What developers should remember: Don’t look at this type of endeavor as a free ticket to over-engineer and over-optimize. It is still the minimum viable product, so make sure you aren’t building in extra features that aren’t needed. It is tempting while you are chasing down rabbit trails in the data model to make sure you can handle all of the future requirements to build something more sophisticated than needed, but steering clear of this temptation will lead to a more refined codebase and product.
The Iceberg MVP usually occurs by accident when the development team has too much time on their hands and lack a strong direction from the product owner keeping them on track. This type of product is characterized by a product that is already complete and fully featured for the future roadmap, but only a few features are shown to the end user in order to seem like they are trying to keep the first version simplified. The main issue with this type of product is that it doesn’t react well to user feedback. Often a sign that you’ve built an Iceberg MVP comes up when you have to rewrite a lot of code for a feature that wasn’t supposed to be in the MVP after you get user feedback. An example for this type of project is someone who built the groundwork and services for a fully functioning message and notification system on top of a simple time keeping application, but didn’t expose it to the end user. The development team will end up being fine if requirements don’t change after user feedback, so sometimes this type of effort goes unnoticed.

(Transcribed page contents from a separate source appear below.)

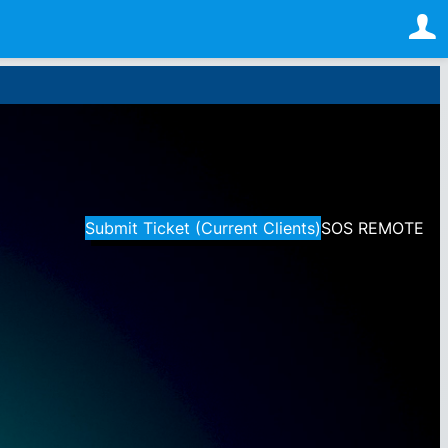
Submit Ticket (Current Clients)
SOS REMOTE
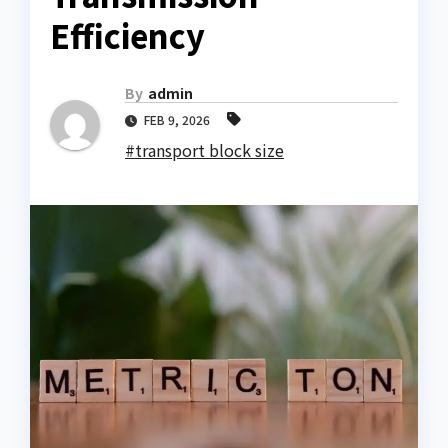
Efficiency
By
admin
FEB 9, 2026
#transport block size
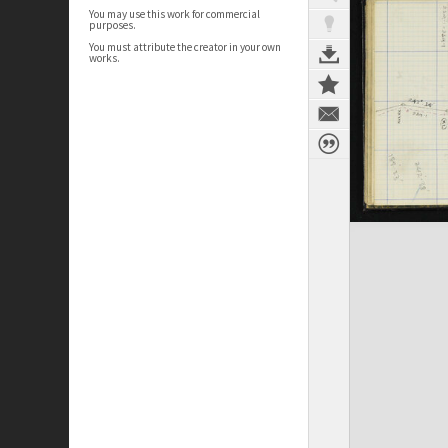
You may use this work for commercial
purposes.
You must attribute the creator in your own
works.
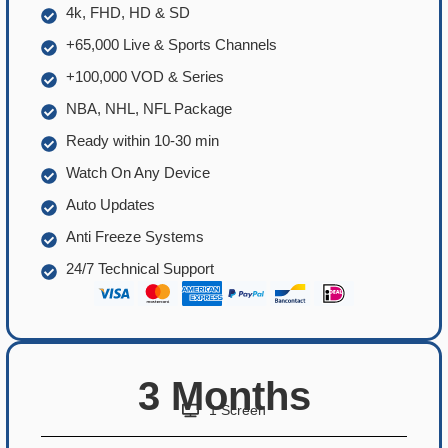
4k, FHD, HD & SD
+65,000 Live & Sports Channels
+100,000 VOD & Series
NBA, NHL, NFL Package
Ready within 10-30 min
Watch On Any Device
Auto Updates
Anti Freeze Systems
24/7 Technical Support
3 Months
1 Screen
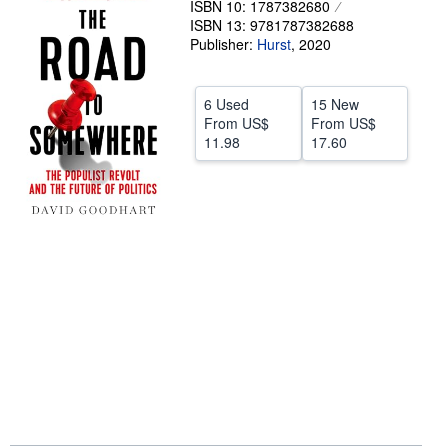
ISBN 10: 1787382680
ISBN 13: 9781787382688
Help
Publisher:
Hurst
,
2020
CLOSE
6 Used
15 New
From
US$
From
US$
11.98
17.60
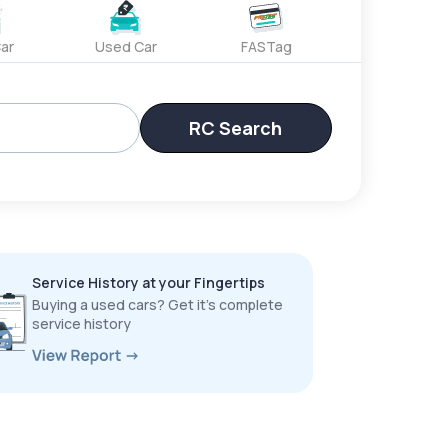
ar
Used Car
FASTag
RC Search
Service History at your Fingertips
Buying a used cars? Get it’s complete
service history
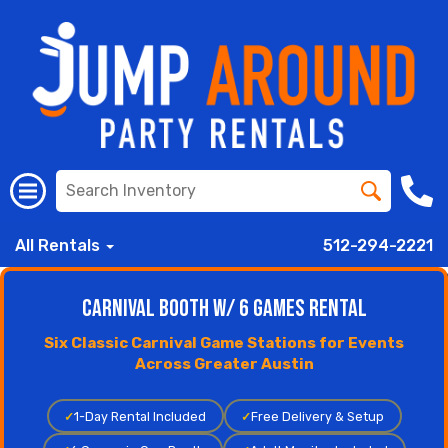
All Rentals
512-294-2221
Carnival Booth w/ 6 Games Rental
Six Classic Carnival Game Stations for Events
Across Greater Austin
✓
1-Day Rental Included
✓
Free Delivery & Setup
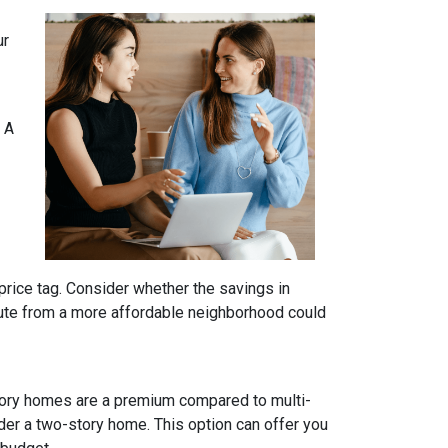
ur
 A
price tag. Consider whether the savings in
ute from a more affordable neighborhood could
tory homes are a premium compared to multi-
ider a two-story home. This option can offer you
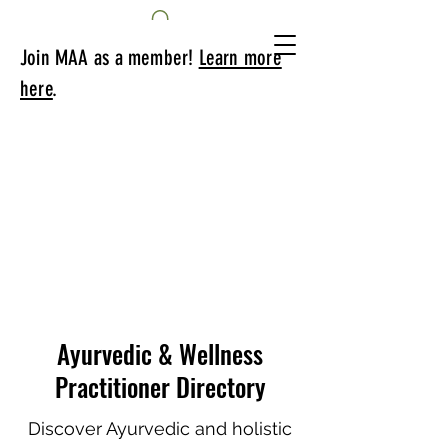
Join MAA as a member!
Learn more
here
.
Ayurvedic & Wellness
Practitioner Directory
Discover Ayurvedic and holistic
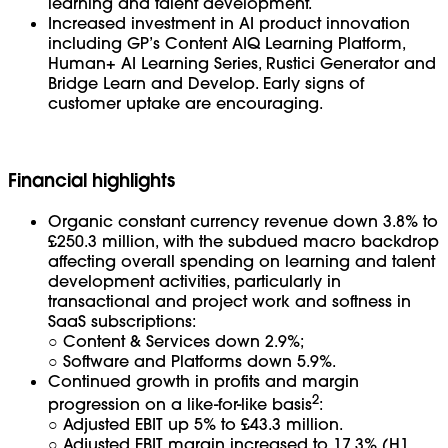
learning and talent development.
Increased investment in AI product innovation
including GP’s Content AIQ Learning Platform,
Human+ AI Learning Series, Rustici Generator and
Bridge Learn and Develop. Early signs of
customer uptake are encouraging.
Financial highlights
Organic constant currency revenue down 3.8% to
£250.3 million, with the subdued macro backdrop
affecting overall spending on learning and talent
development activities, particularly in
transactional and project work and softness in
SaaS subscriptions:
○
Content & Services down 2.9%;
○ Software and Platforms down 5.9%.
Continued growth in profits and margin
2
progression on a like-for-like basis
:
○ Adjusted EBIT up 5% to £43.3 million.
○ Adjusted EBIT margin increased to 17.3% (H1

Good product owners are able to prevent this type of MVP by maintaining focus on what is being exposed to the end user and giving good feedback about where flexibility should be built in and what can be left less tractable.
What product owners should remember: Even if you aren’t able to code, your function in the product cycle is critical to make sure that the tough decisions are made and the product is kept on track. The product owner should be able to stay away from Iceberg MVPs by not flip flopping on decisions (which leads to developers building more complication by default). If you think you are building an Iceberg MVP, try getting a 3rd party audit of the codebase after showing them what the features are for MVP and see if the code matches the design.
What developers should remember: “Premature optimization is the root of all evil”. This is one of my favorite sayings because often programmers think complication and “cool” ways of doing things make one a better programmer. Simplicity is the mark of a good product creator since simple solutions often solve the problem at hand and allow for complication to come naturally (as it always does) when feedback suggests it is required.
Hopefully this summary of different types of MVPs has sparked the need for a conversation with your team about what type of product you are trying to build. Communication with your team is the most important part of this decision since expectations will only be aligned properly when everyone is on the same page. If you are honest with your team and yourself about what you are setting out to build (or if you are honest about what you have already built) then the process of creating an MVP can be a positive first step towards your product goals rather than a source of frustration for product owners and developers alike.